Bediüzzaman’ın Urfa’daki son anları

Takvim yaprakları 23 Mart 1960 Çarşambayı gösteriyordu. Hicrî 1379 Ramazan’ının 25’inci günü idi. Saat 03.00’ü gösteriyordu.

Sahur vakti Bediüzzaman’ın yanında talebeleri Zübeyir Gündüzalp, Bayram Yüksel, Hüsnü Bayram ve Abdullah Yeğin vardı.

 

Artık sabah olmakta, yeni bir gün başlamaktaydı. Sabah namazı vakti Urfa minarelerinde Ezan-ı Muhammedî okunuyordu.

Hizmetkârlar, Üstadın her zamanki gibi kalkmasını, “Sabah namazı vakti girdi mi?” diye sormasını bekliyorlardı. Üstad kalkmıyor, namaz vaktini sormuyordu.

Bu durum karşısında sabahleyin Nur Talebeleri Vaiz Ömer Efendi’yi çağırırlar. Ömer Efendi gelip vaziyete bakar, nabzını tutunca yaşlı gözlerle ancak “İnnâ lillah ve inna ileyhi râciûn” diyebilir.

Az sonra otel sahibi Mehmet Efendi gelir, kapıdan şöyle bir bakınca, o da durumu anlar “Eyvah” diye dizlerine vurarak feryat etmeye başlar.

Dışarıda otelci ile emniyet müdürü karşılaşırlar.

Müdür: “Ne o?”

Otelci: “Vefat etti.”

Müdür: “Hakikat mi?”

Otelci: “Evet.”

Türkiye’ye sığmayan bir Bediüzzaman, bir otel odasında son nefesini vermişti. Hayatı boyunca peşini bırakmayan polisler, vefatında da yine ilk haberi almışlardı. Bir devir kapanmıştı artık…

İpek Palas Otelinin 27 numaralı odasının ortasına bir top ateş düştü adeta. Üstadın başucunda talebeleri hüngür hüngür ağlıyorlardı.

→ **Yapılacak İşler**:
a: Kaynak metne göre talebeler sabahleyin Vaiz Ömer Efendi'yi hangi durum üzerine çağırmıştır? Bir ila üç cümleyle açıklayınız.
b: Kaynak metinde sahur vakti Bediüzzaman'ın yanında bulunduğu belirtilen talebeler kimlerdir?

→ **Sunulan Malzeme**:
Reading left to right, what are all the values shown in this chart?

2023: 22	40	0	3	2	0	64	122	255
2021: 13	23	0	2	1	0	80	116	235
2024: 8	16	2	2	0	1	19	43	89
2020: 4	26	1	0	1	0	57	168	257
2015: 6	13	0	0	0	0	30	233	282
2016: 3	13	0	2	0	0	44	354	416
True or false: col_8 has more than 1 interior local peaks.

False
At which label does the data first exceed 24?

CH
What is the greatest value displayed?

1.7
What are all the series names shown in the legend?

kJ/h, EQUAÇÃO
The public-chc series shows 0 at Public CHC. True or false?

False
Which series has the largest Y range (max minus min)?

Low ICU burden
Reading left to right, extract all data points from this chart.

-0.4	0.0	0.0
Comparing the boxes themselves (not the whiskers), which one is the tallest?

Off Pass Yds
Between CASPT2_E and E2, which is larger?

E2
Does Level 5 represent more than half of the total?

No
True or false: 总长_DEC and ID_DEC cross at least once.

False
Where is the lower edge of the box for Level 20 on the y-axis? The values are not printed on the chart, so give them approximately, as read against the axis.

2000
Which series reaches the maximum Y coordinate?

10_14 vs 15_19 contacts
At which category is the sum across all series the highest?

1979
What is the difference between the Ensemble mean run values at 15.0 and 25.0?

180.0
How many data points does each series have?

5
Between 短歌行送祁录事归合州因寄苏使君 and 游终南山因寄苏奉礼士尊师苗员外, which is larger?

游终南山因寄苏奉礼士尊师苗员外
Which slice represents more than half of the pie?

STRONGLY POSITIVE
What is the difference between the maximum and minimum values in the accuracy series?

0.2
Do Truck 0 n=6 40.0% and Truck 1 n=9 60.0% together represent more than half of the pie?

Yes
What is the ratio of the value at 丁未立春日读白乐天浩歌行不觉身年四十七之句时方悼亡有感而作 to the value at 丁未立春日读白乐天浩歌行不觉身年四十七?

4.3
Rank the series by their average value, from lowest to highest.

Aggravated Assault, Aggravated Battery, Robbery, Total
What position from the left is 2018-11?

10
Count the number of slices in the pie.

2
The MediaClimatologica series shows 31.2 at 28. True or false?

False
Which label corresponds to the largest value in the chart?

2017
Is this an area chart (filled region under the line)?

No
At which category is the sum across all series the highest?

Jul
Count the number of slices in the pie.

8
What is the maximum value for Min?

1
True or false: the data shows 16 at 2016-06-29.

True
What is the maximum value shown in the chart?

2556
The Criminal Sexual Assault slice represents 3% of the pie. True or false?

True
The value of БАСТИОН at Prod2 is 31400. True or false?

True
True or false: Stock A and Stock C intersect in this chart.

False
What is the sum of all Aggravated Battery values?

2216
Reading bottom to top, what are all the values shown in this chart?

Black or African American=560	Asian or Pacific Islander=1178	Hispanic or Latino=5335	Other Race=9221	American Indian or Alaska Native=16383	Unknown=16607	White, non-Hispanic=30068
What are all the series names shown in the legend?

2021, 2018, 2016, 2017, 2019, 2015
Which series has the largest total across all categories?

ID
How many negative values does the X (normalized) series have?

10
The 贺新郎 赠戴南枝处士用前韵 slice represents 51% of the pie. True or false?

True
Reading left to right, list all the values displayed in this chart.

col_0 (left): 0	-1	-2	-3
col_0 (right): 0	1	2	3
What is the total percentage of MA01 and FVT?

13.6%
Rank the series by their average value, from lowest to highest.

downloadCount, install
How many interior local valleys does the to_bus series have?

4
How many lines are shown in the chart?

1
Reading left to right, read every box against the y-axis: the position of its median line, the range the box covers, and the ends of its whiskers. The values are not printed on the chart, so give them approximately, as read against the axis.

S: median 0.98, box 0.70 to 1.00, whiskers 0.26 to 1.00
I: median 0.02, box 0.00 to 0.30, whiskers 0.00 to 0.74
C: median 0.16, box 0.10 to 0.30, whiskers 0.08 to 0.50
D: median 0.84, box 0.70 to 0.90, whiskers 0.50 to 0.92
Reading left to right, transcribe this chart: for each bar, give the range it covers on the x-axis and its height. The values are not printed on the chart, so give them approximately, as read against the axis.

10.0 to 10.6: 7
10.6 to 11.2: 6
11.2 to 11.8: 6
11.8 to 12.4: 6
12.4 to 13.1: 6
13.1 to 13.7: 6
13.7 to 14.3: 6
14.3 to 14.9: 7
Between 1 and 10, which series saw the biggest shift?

→ **Görev Çözümleri**:
a: Hizmetkârlar, Üstadın her zamanki gibi kalkıp "Sabah namazı vakti girdi mi?" diye sormasını bekliyordu. Ancak Üstad kalkmamış ve namaz vaktini sormamıştı. Talebeler bu durum karşısında Vaiz Ömer Efendi'yi çağırmıştır.

b: Zübeyir Gündüzalp, Bayram Yüksel, Hüsnü Bayram ve Abdullah Yeğin.